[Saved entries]

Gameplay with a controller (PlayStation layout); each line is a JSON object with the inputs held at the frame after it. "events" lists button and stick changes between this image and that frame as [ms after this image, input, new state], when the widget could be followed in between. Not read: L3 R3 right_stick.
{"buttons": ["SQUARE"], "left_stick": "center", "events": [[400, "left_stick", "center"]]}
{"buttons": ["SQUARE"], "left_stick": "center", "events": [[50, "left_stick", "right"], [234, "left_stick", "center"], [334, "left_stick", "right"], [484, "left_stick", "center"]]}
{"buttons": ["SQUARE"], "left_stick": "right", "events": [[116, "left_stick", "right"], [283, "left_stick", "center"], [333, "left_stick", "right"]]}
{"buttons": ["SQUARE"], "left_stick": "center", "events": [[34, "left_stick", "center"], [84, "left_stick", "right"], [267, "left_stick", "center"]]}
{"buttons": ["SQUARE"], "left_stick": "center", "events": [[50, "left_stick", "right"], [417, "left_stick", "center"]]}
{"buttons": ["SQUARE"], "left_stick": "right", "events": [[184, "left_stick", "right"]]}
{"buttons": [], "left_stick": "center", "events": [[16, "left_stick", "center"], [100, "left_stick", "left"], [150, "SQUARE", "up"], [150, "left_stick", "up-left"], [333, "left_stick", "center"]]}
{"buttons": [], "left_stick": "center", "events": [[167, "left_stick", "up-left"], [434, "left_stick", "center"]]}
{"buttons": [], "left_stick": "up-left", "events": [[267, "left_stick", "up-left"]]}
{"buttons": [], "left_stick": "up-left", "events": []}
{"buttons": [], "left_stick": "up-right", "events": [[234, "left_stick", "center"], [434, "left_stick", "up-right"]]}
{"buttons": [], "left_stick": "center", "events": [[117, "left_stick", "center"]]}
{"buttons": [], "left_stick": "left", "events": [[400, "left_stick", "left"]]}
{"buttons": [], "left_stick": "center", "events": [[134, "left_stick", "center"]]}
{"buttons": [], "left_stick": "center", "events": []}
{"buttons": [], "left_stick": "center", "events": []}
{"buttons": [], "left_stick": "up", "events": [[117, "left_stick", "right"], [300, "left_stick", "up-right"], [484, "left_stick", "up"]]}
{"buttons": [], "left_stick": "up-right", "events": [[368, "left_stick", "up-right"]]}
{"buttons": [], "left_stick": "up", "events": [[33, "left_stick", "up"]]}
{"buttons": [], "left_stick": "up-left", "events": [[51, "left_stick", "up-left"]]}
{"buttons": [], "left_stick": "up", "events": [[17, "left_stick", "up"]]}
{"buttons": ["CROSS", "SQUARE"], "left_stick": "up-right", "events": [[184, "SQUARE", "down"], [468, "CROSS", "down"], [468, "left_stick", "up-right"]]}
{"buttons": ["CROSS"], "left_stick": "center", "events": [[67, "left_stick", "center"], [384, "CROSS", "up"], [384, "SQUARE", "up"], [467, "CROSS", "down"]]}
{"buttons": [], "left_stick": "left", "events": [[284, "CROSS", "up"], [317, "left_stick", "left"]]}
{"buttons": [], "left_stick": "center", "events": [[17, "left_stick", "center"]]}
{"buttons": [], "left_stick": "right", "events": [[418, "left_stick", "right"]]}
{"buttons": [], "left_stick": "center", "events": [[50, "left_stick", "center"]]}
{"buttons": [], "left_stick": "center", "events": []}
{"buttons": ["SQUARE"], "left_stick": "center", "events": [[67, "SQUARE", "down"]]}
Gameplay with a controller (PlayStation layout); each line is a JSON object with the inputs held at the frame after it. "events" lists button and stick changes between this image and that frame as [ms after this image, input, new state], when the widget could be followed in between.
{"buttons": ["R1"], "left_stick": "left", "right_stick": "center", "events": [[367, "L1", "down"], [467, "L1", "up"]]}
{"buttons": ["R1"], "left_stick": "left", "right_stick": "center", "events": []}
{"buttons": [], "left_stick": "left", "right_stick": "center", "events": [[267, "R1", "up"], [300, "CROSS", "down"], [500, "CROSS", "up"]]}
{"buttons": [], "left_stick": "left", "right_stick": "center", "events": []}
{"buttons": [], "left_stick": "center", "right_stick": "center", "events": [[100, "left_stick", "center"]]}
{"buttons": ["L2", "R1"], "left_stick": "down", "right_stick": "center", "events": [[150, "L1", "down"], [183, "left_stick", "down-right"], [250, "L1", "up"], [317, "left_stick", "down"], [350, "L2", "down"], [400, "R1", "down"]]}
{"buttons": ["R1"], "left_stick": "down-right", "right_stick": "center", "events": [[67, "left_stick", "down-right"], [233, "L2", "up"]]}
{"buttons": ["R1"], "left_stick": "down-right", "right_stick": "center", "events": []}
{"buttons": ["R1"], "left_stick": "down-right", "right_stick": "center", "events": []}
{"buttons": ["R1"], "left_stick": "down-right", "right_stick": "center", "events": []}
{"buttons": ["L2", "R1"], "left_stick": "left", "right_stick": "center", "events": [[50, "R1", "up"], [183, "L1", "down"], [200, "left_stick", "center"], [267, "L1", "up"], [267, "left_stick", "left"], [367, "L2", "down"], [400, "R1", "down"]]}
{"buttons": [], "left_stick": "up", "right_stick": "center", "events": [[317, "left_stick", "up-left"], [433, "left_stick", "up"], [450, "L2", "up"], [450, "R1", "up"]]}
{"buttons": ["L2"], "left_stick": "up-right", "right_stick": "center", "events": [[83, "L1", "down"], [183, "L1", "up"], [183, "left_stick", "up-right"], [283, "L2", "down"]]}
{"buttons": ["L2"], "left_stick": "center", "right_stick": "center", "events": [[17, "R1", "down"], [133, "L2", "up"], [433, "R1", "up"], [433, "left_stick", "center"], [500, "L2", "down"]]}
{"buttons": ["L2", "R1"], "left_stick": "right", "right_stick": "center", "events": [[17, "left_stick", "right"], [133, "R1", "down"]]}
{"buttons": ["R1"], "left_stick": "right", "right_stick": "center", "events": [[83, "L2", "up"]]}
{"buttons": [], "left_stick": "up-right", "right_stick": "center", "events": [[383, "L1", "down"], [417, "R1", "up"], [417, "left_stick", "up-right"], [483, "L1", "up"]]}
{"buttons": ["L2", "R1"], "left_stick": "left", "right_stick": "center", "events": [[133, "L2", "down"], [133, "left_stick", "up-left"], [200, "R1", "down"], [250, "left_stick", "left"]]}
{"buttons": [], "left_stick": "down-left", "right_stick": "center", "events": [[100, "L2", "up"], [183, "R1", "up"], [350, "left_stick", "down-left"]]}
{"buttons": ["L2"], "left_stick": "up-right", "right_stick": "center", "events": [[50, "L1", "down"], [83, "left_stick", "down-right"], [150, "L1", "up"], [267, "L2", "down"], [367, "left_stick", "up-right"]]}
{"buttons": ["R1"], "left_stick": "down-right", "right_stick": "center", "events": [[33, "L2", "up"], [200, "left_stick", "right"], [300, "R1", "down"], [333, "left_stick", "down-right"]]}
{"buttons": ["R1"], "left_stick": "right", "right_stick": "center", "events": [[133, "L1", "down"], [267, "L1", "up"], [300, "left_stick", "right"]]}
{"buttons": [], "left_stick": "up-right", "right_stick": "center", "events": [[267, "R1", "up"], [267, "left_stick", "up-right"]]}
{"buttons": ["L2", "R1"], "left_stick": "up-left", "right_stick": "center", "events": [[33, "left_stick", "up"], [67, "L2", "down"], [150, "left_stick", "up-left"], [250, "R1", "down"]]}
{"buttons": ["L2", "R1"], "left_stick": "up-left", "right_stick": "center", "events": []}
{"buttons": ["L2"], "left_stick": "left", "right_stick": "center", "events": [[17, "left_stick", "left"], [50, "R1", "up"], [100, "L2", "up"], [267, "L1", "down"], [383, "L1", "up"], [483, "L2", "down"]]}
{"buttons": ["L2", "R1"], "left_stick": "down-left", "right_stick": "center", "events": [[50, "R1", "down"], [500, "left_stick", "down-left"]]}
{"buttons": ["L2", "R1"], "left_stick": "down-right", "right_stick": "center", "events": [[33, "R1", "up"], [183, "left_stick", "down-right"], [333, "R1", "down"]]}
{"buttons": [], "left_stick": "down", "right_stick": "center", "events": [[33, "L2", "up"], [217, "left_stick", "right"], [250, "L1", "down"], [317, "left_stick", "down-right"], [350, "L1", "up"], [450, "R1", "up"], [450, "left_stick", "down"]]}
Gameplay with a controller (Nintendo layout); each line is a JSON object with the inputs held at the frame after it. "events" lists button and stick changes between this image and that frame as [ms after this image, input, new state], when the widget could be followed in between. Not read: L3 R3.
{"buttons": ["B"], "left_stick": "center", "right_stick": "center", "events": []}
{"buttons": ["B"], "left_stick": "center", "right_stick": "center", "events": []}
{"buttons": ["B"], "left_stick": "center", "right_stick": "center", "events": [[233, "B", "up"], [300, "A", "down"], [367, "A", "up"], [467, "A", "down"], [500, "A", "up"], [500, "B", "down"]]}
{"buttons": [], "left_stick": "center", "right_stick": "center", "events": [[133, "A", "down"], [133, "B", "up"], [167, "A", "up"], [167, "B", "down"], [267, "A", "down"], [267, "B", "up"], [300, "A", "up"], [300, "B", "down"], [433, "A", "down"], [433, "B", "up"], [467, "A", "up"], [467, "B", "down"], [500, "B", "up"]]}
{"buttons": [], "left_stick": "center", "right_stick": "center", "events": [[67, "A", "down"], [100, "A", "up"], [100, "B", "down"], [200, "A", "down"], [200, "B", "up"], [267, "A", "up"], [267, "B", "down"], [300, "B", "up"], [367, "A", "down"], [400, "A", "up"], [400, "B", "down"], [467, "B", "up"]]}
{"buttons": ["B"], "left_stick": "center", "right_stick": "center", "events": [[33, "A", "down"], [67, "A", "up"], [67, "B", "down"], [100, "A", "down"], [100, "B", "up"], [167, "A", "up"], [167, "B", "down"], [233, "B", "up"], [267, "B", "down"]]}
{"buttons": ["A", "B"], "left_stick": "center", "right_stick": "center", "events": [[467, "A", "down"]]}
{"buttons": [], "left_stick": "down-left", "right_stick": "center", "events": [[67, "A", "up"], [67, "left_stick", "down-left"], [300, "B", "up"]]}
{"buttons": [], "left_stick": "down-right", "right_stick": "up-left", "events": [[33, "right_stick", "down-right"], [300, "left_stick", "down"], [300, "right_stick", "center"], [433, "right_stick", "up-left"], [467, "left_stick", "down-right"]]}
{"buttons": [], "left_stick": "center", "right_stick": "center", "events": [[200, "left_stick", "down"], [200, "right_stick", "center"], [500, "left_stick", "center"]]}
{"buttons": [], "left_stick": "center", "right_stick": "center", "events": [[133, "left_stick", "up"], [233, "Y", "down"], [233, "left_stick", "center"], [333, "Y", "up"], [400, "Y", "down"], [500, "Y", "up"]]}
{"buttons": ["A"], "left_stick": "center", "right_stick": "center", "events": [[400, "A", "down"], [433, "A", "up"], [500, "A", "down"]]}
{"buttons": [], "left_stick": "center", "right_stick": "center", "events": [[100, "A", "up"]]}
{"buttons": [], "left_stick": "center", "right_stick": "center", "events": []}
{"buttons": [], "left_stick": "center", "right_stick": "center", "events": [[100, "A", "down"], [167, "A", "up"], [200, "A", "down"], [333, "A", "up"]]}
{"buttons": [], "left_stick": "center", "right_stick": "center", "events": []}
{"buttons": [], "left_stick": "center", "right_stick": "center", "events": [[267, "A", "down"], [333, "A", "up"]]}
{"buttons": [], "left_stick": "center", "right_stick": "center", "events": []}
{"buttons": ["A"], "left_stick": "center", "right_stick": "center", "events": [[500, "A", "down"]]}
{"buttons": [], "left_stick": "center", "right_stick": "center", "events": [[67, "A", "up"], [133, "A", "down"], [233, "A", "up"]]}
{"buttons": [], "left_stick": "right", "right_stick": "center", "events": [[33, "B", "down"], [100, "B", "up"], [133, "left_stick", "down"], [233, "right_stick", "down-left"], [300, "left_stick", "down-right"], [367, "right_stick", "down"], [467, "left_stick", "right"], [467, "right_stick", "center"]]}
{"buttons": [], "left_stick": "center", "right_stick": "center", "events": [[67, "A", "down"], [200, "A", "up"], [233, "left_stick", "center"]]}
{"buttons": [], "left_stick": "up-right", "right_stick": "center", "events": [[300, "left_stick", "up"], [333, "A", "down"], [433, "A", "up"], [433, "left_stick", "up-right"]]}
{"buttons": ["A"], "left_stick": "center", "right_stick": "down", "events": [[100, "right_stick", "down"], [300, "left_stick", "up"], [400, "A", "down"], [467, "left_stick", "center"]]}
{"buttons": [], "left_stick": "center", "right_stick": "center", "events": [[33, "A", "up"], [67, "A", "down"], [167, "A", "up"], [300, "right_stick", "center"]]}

*THE TASK*. Every line above that carries the string "PlayStation" should be copied.

*WRITTEN REPLY*.
Gameplay with a controller (PlayStation layout); each line is a JSON object with the inputs held at the frame after it. "events" lists button and stick changes between this image and that frame as [ms after this image, input, new state], when the widget could be followed in between. Not read: L3 R3 right_stick.
Gameplay with a controller (PlayStation layout); each line is a JSON object with the inputs held at the frame after it. "events" lists button and stick changes between this image and that frame as [ms after this image, input, new state], when the widget could be followed in between.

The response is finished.